Monday, March 30, 2015

March Playlist: Roll Up Your Sleeves

March has been another eclectic month here at The Album Wall. Over the past few weeks, I've grappled with foreign languages, explored Cardiff's local music scene, analysed all kinds of different albums, and weighed in on one particularly stupid petition. Below is a 10-track digest of all the music I've been listening to this month.

Last month's playlist is here.


1. Oder Nicht Oder Doch - MIA.
(from Zirkus)
My blog about Zirkus mostly expressed exasperation at the fact that I don't understand the lyrics. Still, this is a solid opener in any tongue - it's actually track 6 on the album, but if Meat Loaf has taught me anything, it's that motorbike engine sounds are always a great way to kick things off.

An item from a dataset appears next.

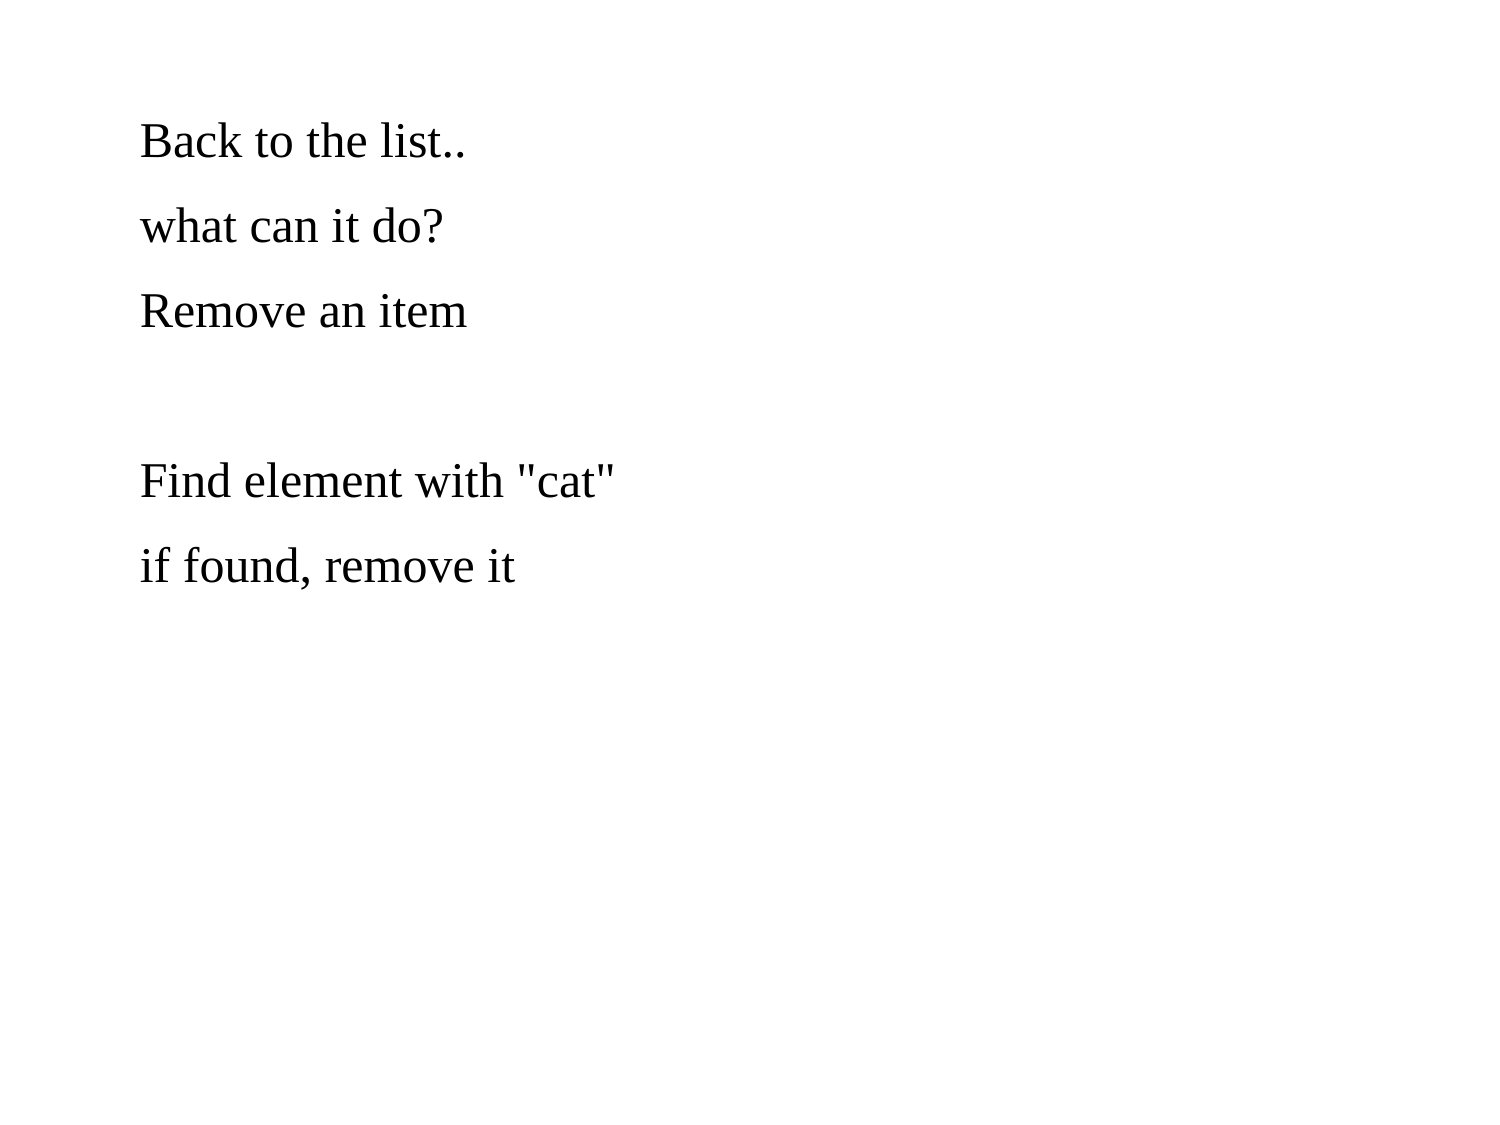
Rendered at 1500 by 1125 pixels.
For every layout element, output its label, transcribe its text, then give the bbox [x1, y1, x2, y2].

2. Every Little Means Trust - Idlewild
(from Everything Ever Written)
I haven't written a blog about Idlewild's new album (not yet, anyway), but that doesn't mean I haven't been listening to it. This and Radium Girl are the two songs that I've been particularly enjoying thus far.


3. More Fool You - Maddie Jones
(from Vita Brevis)
Maddie Jones was one of the five female artists I championed in my International Women's Day blog. More Fool You shows off Maddie's jazzier side with no small amount of deftness, but jazz is far from the only genre she covers on her rather colourful Vita Brevis album.



4. Heimdalsgate Like A Promethean Curse - Of Montreal
(from Hissing Fauna, Are You The Destroyer?)
After a brief spell as my favourite album in September of last year, Hissing Fauna returned to my personal rotation this month. This song is a lot of fun to sing along to in the car (though it's certainly not unique in that respect - the same goes for pretty much every other track on that album, too).



5. Gagarin - Public Service Broadcasting
(from The Race for Space)
I declined to call a clear winner in Public Service Broadcasting's Race for Space, but this funked-up number - dedicated to perhaps Russia's biggest achievement in the seventeen-year Space Race - sounds appropriately victorious anyway.



6. Because the Night - Patti Smith Group
(from Easter)
A couple of weeks ago, I put finger to keyboard to discuss Patti Smith's poetry and how she makes it more accessible by setting it to music. Because the Night is hardly the most densely poetic of Easter's ten tracks, but it is a pretty massive tune.



7. All the Wine - The National
(from Alligator)
You may remember that, last Friday, I made a case for Alligator's status as The National's best album...shortly before tearing it to pieces through over-analysis. I'm nothing if not unpredictable.



8. Mangler - White Skull
(from Public Glory, Secret Agony)
Italian power metal is best power metal.


9. Conqueror - Estelle
(from True Romance)
Writing about albums can really help you to understand them better - you tend realise new things and spot new connections even as you type. That's what happened when I was writing this blog about Estelle's new album; at first, Conqueror seemed detached from True Romance's overarching themes, but it eventually became clear that its function - establishing Estelle as someone who will never stop fighting - is crucially important to what happens elsewhere.



10. Whenever You Breathe Out, I Breathe In (Positive Negative) - Modest Mouse
(from Building Nothing Out of Something)
A confession: as super-excited as I was for the March 17 release of Strangers to Ourselves (Modest Mouse's first album in eight years), I actually haven't got 'round to buying it yet. Instead, I've been keeping myself satisfied with Building Nothing Out of Something, a stellar Mouse compilation from the turn of the millennium.